Data listing —
————

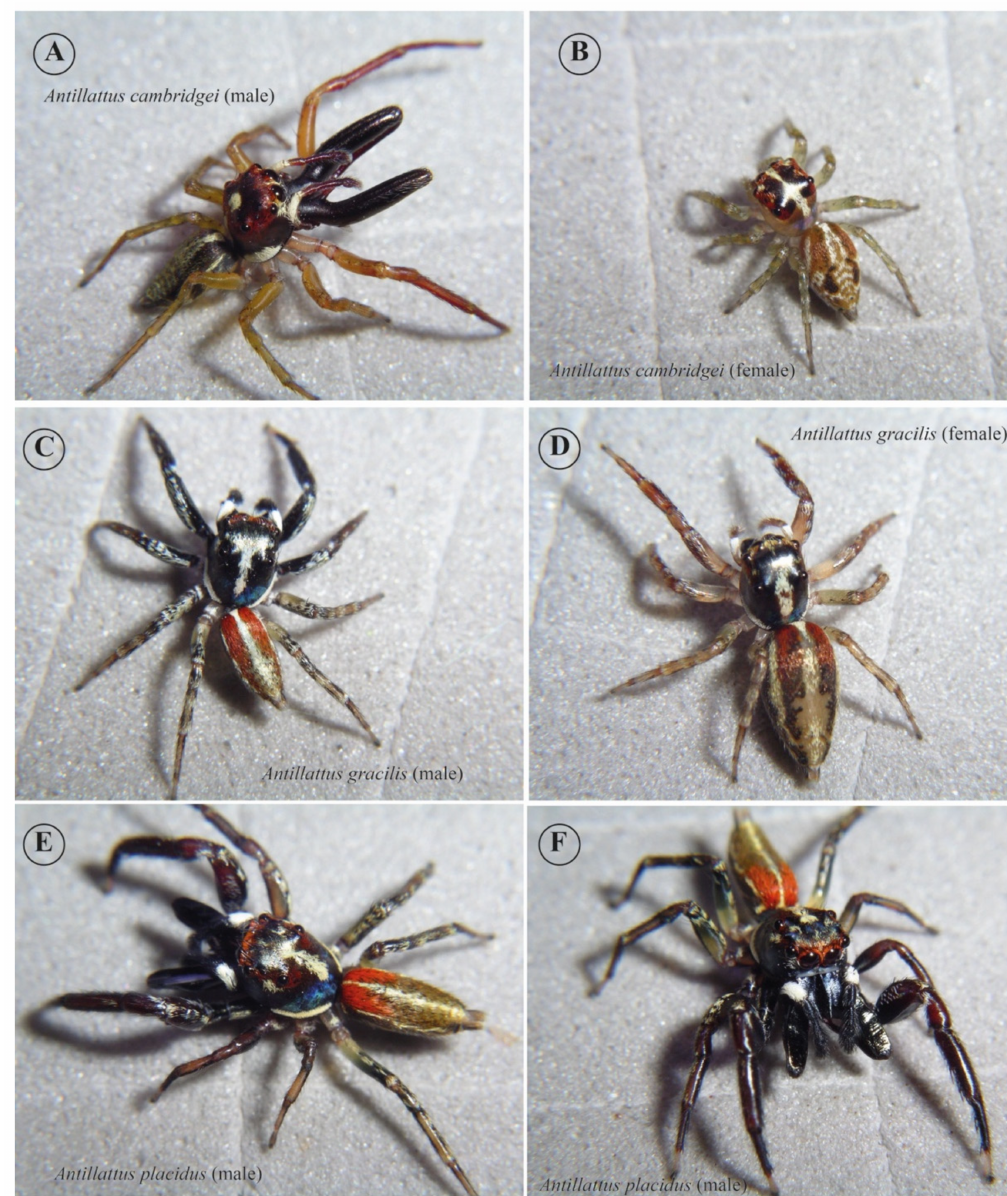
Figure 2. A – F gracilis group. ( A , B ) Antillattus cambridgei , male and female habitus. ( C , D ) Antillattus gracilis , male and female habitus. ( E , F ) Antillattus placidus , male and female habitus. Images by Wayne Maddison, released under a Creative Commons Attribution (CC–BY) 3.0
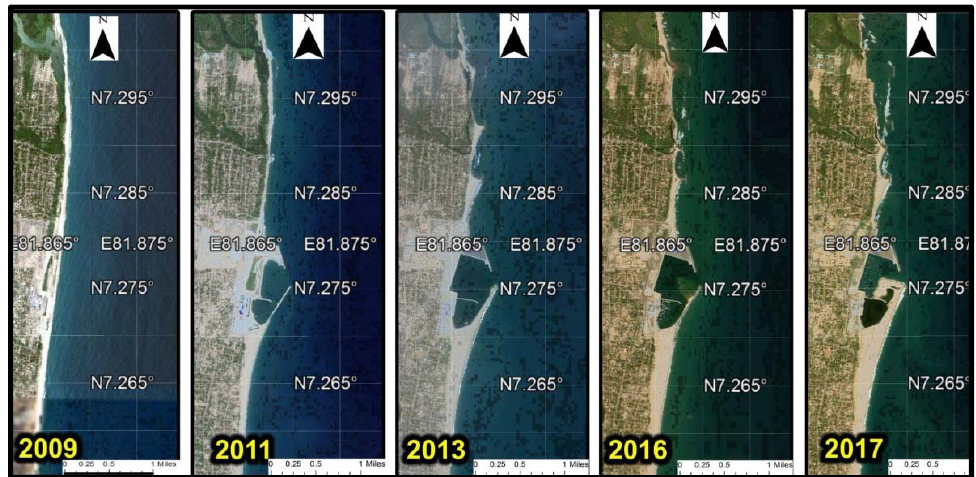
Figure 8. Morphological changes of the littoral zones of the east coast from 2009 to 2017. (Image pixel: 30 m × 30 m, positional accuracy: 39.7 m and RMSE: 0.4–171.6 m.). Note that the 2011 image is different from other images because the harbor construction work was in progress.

————

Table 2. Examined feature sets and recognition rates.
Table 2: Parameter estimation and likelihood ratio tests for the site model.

————

Work task —
Go through the listing above and return every line where the word "Table" occurs.

Output of the task —
Table 2. Examined feature sets and recognition rates.
Table 2: Parameter estimation and likelihood ratio tests for the site model.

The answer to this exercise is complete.